» REQUIRED TASKS:
A - In the passage about the maze game, copy the text between "You cannot kill" and "for great need.", inclusive.
B - According to the passage about the maze game, how long does a thrown rock stun an average monster?
C - Write what comes next in the passage about the maze game, picking up after its final sentence.

» PASSAGE SHOWN:
──────────

You cannot kill a monster permanently, but if you have a weapon you can temporarily incapacitate them. After being hit by a weapon, the monster turns transparent (flashes, actually... this is BYOND, after all) and spins around in place for a short time... the actual amount of time depending on the strength of the weapon and the toughness of the monster. The weakest weapon, a thrown rock, only stuns average monsters for half a second... hardly enough time to run past them, but enough time to run around a corner, maybe. Most weapons can only be used once... combat isn't the focus of the game. Those with the Rock Throwing skill automatically get a small supply of rocks when they enter a maze, and throwing knives are fairly cheap. More substantial weapons are pretty expensive, and should be saved for great need.

The monsters vary in speed, toughness, special abilities (like spiders who litter the maze with webs), and hunting behaviors. Most are not as fast as player characters, and nearly all of them are slower when not specifically chasing somebody, but the maze-like nature of the environment still allows them to trap incautious players.

So far, I've got most of the in-maze portion of the game engine done, and a decent beginning on a stable of monsters (Snakes, Spiders, Bats, Vampire Bats, Kobolds, Orks, and Goblins)... I'm going to start working on the overworld and towns next, and at that point, I should have something very much like a playable game.
I'm curious if different monsters will use different AI routines to follow the player, ala Pacman.

──────────

» PROVIDED MATERIAL:

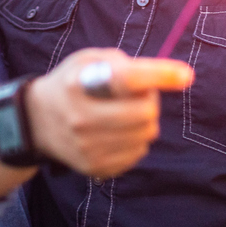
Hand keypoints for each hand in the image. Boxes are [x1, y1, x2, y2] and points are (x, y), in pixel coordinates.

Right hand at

──────────

» ANSWERS PER TASK:
A -
You cannot kill a monster permanently, but if you have a weapon you can temporarily incapacitate them. After being hit by a weapon, the monster turns transparent (flashes, actually... this is BYOND, after all) and spins around in place for a short time... the actual amount of time depending on the strength of the weapon and the toughness of the monster. The weakest weapon, a thrown rock, only stuns average monsters for half a second... hardly enough time to run past them, but enough time to run around a corner, maybe. Most weapons can only be used once... combat isn't the focus of the game. Those with the Rock Throwing skill automatically get a small supply of rocks when they enter a maze, and throwing knives are fairly cheap. More substantial weapons are pretty expensive, and should be saved for great need.

B - Half a second.

C -
In Pacman, the simplest description of the ghost AI is something like this:

Blinky attempts to reach your actual position, resulting in him following you.

Pinky will proceed to your general area, and then will attempt to move in the same direction as you as much as possible, choosing to move towards you if he can't move in the same direction as you.

Clyde will go to your general area, but then will wander around randomly (or in a set pattern).

Inky just sort of putters around, doing his own thing.

Not sure if their exact AI would translate well to what you're doing, but something of the sort where each monster behaves differently, and not just the difference between walk_to() and walk_away().
Not quite in the mode of Pac-Man, no. For one thing, I'm making heavier use of randomization (where the original Pac-Man used none), so the original purpose of the personalities... keeping the ghosts from bunching up all the time... isn't as important. The walk_ procs aren't used at all... the monsters just move forward until they hit something or decide to turn. Different types of monsters will turn for different reasons (some random, some only if they see an intruder down the side passage)... some monsters, like Bats, move completely randomly, changing direction for no reason and not actively chasing anything. Others move much more purposely. None attempt to "follow" players, except when one is in sight... I may add some types that can see player characters through walls and use pathfinding routines, like perhaps a Minotaur.
Sounds pretty cool.
Dearest Lexy,
Back in the day when I went by Phreak1234 you promised me (I use promised loosely, I don't remember what I did yesterday) you would, upon stopping work on Hedgerow Hall (pre-MUD announcement, mind you!), either:
A) Make your side scrolling medieval combat game hostable (Lots of worthless effort and trouble! Yippee!) or
B) Host it a little while. (Thats cool too. I guess. -Stares at feet and shuffles.-)
I don't really expect you to remember, so that is kind of the main point of writing this.

Red Cap is still rigged. Bravery meters required, post haste!

P.P.S. (edit)
Sorry for not remembering the name or looking it up. I'd have to remember and check all of your keys.